Official diary of First corps, A. N. V., while commanded by Lt.-General R. H. Anderson, from June 1st to October 18, 1864.
June 1stIt was our intention to-day to make a strong movement by our right — Hoke towards old Cold Harbor, and Kershaw towards Beulah church from the position to which he had gone last night — and orders were given to that effect. Hoke did not become engaged, but took a line on the right. Kershaw puts in his own brigade supported by another. Keitt's big regiment gives way, and in the effort to rally it Keitt is mortally wounded. Pickett is closed into the right on Kershaw, and the latter on Hoke. Field closes in on Pickett. In the afternoon a furious attack is made on the left of Hoke and right of Kershaw, enemy penetrating an interval between them. Clingman's brigade gives way. Wofford's, on his left, being flanked, does the same. The Fifty-third Georgia, on Wofford's left, ditto. Kershaw brings up the Second and Third South Carolina regiments and regains Bryan's lost ground and captures prisoners and a stand of colors. Hunton is sent to Hoke's support. Field sends Gregg's brigade to aid Wofford in retaking his position. The effort, however, is not made from Kershaw's direction, but Hunton assumes Hoke's left nearly on Clingman's original line, Wofford bending back his right to connect with him.
June 2dThe preceding is the condition of affairs to-day, and we await the expected attack of the enemy. Kershaw's salient is weak, but is supported by Anderson's and Law's brigades of Field's division. Heavy skirmishing continues during the whole day on our line. In the evening the Second corps under Early moves out by its left, except Ramseur's division, and attacks the enemy's right. He gains some advantages and forces back the enemy's right. In the morning Breckinridge is posted on the heights to the right of Hoke, and A. P. Hill, with two divisions, moves to that point by Gaines' mill. The enemy gives us a furious cannonade late.

WORK TO COMPLETE:
(a) Print the passage from the First corps diary exactly, starting at "June 2dThe preceding" and ending at "furious cannonade late.".
(b) List every regiment that the First corps diary identifies by both number and state.

PROVIDED MATERIAL:
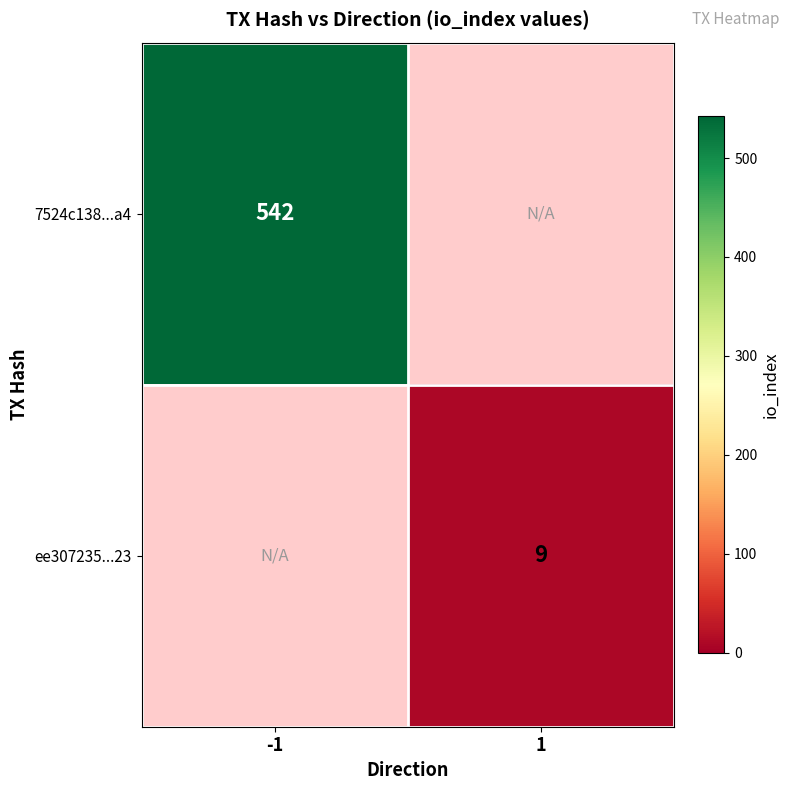

The value of 7524c138...a4 at -1 is 542. True or false?

True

TASK-BY-TASK RESULTS:
(a)
June 2dThe preceding is the condition of affairs to-day, and we await the expected attack of the enemy. Kershaw's salient is weak, but is supported by Anderson's and Law's brigades of Field's division. Heavy skirmishing continues during the whole day on our line. In the evening the Second corps under Early moves out by its left, except Ramseur's division, and attacks the enemy's right. He gains some advantages and forces back the enemy's right. In the morning Breckinridge is posted on the heights to the right of Hoke, and A. P. Hill, with two divisions, moves to that point by Gaines' mill. The enemy gives us a furious cannonade late.

(b)
Fifty-third Georgia
Second South Carolina
Third South Carolina